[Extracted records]
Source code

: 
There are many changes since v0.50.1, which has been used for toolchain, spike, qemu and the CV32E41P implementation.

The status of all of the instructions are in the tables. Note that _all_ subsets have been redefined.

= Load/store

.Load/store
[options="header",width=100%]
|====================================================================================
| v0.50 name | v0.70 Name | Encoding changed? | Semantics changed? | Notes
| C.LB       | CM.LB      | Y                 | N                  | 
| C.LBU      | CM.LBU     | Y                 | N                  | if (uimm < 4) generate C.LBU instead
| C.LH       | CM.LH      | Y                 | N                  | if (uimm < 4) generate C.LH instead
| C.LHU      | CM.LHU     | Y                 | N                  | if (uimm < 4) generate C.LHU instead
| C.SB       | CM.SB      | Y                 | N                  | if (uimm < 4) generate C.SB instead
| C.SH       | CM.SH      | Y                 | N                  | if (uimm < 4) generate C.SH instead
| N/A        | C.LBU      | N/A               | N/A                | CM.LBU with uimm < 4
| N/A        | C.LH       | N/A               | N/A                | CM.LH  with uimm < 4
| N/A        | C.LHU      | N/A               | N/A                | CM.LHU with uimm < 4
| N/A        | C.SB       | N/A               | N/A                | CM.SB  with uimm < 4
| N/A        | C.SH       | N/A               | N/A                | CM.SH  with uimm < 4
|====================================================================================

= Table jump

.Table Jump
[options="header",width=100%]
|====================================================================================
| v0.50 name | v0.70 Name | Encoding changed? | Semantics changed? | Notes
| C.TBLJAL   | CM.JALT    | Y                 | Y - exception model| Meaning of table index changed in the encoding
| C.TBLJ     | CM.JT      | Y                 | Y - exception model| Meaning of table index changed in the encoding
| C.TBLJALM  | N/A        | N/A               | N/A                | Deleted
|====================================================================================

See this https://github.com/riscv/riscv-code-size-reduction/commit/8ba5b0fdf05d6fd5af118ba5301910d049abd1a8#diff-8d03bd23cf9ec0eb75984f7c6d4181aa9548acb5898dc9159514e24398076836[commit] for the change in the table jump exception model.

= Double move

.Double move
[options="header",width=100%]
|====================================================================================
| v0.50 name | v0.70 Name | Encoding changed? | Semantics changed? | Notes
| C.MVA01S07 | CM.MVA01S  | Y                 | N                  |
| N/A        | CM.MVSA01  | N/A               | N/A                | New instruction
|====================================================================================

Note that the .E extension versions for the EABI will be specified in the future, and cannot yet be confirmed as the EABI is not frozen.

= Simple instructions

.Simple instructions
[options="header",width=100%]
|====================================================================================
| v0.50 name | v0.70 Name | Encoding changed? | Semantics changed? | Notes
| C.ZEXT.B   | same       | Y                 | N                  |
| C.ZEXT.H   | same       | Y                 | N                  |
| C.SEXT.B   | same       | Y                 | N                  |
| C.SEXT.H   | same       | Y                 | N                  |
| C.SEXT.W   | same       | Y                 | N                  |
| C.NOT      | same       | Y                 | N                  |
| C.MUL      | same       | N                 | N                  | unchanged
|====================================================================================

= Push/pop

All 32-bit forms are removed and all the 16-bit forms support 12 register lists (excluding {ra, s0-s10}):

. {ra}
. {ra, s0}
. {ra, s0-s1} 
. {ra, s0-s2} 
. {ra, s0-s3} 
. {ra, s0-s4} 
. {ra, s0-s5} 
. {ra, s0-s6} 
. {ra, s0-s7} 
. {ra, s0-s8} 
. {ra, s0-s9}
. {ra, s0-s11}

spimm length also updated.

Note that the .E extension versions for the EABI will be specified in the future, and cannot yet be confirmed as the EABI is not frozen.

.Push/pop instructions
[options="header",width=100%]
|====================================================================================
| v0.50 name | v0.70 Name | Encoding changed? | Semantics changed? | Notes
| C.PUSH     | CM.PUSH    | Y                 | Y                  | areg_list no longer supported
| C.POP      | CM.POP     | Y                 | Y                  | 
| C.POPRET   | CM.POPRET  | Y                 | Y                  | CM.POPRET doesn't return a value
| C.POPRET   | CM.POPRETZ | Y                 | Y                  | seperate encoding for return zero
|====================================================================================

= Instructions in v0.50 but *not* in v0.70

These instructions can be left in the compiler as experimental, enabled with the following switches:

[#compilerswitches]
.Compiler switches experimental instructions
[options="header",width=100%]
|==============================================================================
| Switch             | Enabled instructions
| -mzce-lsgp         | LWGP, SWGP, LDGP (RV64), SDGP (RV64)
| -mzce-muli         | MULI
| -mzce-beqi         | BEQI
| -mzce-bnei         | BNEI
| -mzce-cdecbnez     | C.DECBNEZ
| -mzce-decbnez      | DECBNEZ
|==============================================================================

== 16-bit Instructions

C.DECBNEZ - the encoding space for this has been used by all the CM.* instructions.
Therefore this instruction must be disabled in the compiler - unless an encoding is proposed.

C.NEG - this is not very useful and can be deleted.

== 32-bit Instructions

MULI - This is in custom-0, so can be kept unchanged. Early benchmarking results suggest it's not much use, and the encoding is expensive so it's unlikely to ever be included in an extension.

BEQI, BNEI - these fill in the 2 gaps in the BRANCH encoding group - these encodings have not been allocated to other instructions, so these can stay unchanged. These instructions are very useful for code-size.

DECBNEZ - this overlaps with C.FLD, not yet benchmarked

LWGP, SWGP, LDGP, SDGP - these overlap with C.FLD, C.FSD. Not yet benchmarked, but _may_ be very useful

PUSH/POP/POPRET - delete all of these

What you need to do: Give the data again exactly, line for line.

Response below:
Source code

: 
There are many changes since v0.50.1, which has been used for toolchain, spike, qemu and the CV32E41P implementation.

The status of all of the instructions are in the tables. Note that _all_ subsets have been redefined.

= Load/store

.Load/store
[options="header",width=100%]
|====================================================================================
| v0.50 name | v0.70 Name | Encoding changed? | Semantics changed? | Notes
| C.LB       | CM.LB      | Y                 | N                  | 
| C.LBU      | CM.LBU     | Y                 | N                  | if (uimm < 4) generate C.LBU instead
| C.LH       | CM.LH      | Y                 | N                  | if (uimm < 4) generate C.LH instead
| C.LHU      | CM.LHU     | Y                 | N                  | if (uimm < 4) generate C.LHU instead
| C.SB       | CM.SB      | Y                 | N                  | if (uimm < 4) generate C.SB instead
| C.SH       | CM.SH      | Y                 | N                  | if (uimm < 4) generate C.SH instead
| N/A        | C.LBU      | N/A               | N/A                | CM.LBU with uimm < 4
| N/A        | C.LH       | N/A               | N/A                | CM.LH  with uimm < 4
| N/A        | C.LHU      | N/A               | N/A                | CM.LHU with uimm < 4
| N/A        | C.SB       | N/A               | N/A                | CM.SB  with uimm < 4
| N/A        | C.SH       | N/A               | N/A                | CM.SH  with uimm < 4
|====================================================================================

= Table jump

.Table Jump
[options="header",width=100%]
|====================================================================================
| v0.50 name | v0.70 Name | Encoding changed? | Semantics changed? | Notes
| C.TBLJAL   | CM.JALT    | Y                 | Y - exception model| Meaning of table index changed in the encoding
| C.TBLJ     | CM.JT      | Y                 | Y - exception model| Meaning of table index changed in the encoding
| C.TBLJALM  | N/A        | N/A               | N/A                | Deleted
|====================================================================================

See this https://github.com/riscv/riscv-code-size-reduction/commit/8ba5b0fdf05d6fd5af118ba5301910d049abd1a8#diff-8d03bd23cf9ec0eb75984f7c6d4181aa9548acb5898dc9159514e24398076836[commit] for the change in the table jump exception model.

= Double move

.Double move
[options="header",width=100%]
|====================================================================================
| v0.50 name | v0.70 Name | Encoding changed? | Semantics changed? | Notes
| C.MVA01S07 | CM.MVA01S  | Y                 | N                  |
| N/A        | CM.MVSA01  | N/A               | N/A                | New instruction
|====================================================================================

Note that the .E extension versions for the EABI will be specified in the future, and cannot yet be confirmed as the EABI is not frozen.

= Simple instructions

.Simple instructions
[options="header",width=100%]
|====================================================================================
| v0.50 name | v0.70 Name | Encoding changed? | Semantics changed? | Notes
| C.ZEXT.B   | same       | Y                 | N                  |
| C.ZEXT.H   | same       | Y                 | N                  |
| C.SEXT.B   | same       | Y                 | N                  |
| C.SEXT.H   | same       | Y                 | N                  |
| C.SEXT.W   | same       | Y                 | N                  |
| C.NOT      | same       | Y                 | N                  |
| C.MUL      | same       | N                 | N                  | unchanged
|====================================================================================

= Push/pop

All 32-bit forms are removed and all the 16-bit forms support 12 register lists (excluding {ra, s0-s10}):

. {ra}
. {ra, s0}
. {ra, s0-s1} 
. {ra, s0-s2} 
. {ra, s0-s3} 
. {ra, s0-s4} 
. {ra, s0-s5} 
. {ra, s0-s6} 
. {ra, s0-s7} 
. {ra, s0-s8} 
. {ra, s0-s9}
. {ra, s0-s11}

spimm length also updated.

Note that the .E extension versions for the EABI will be specified in the future, and cannot yet be confirmed as the EABI is not frozen.

.Push/pop instructions
[options="header",width=100%]
|====================================================================================
| v0.50 name | v0.70 Name | Encoding changed? | Semantics changed? | Notes
| C.PUSH     | CM.PUSH    | Y                 | Y                  | areg_list no longer supported
| C.POP      | CM.POP     | Y                 | Y                  | 
| C.POPRET   | CM.POPRET  | Y                 | Y                  | CM.POPRET doesn't return a value
| C.POPRET   | CM.POPRETZ | Y                 | Y                  | seperate encoding for return zero
|====================================================================================

= Instructions in v0.50 but *not* in v0.70

These instructions can be left in the compiler as experimental, enabled with the following switches:

[#compilerswitches]
.Compiler switches experimental instructions
[options="header",width=100%]
|==============================================================================
| Switch             | Enabled instructions
| -mzce-lsgp         | LWGP, SWGP, LDGP (RV64), SDGP (RV64)
| -mzce-muli         | MULI
| -mzce-beqi         | BEQI
| -mzce-bnei         | BNEI
| -mzce-cdecbnez     | C.DECBNEZ
| -mzce-decbnez      | DECBNEZ
|==============================================================================

== 16-bit Instructions

C.DECBNEZ - the encoding space for this has been used by all the CM.* instructions.
Therefore this instruction must be disabled in the compiler - unless an encoding is proposed.

C.NEG - this is not very useful and can be deleted.

== 32-bit Instructions

MULI - This is in custom-0, so can be kept unchanged. Early benchmarking results suggest it's not much use, and the encoding is expensive so it's unlikely to ever be included in an extension.

BEQI, BNEI - these fill in the 2 gaps in the BRANCH encoding group - these encodings have not been allocated to other instructions, so these can stay unchanged. These instructions are very useful for code-size.

DECBNEZ - this overlaps with C.FLD, not yet benchmarked

LWGP, SWGP, LDGP, SDGP - these overlap with C.FLD, C.FSD. Not yet benchmarked, but _may_ be very useful

PUSH/POP/POPRET - delete all of these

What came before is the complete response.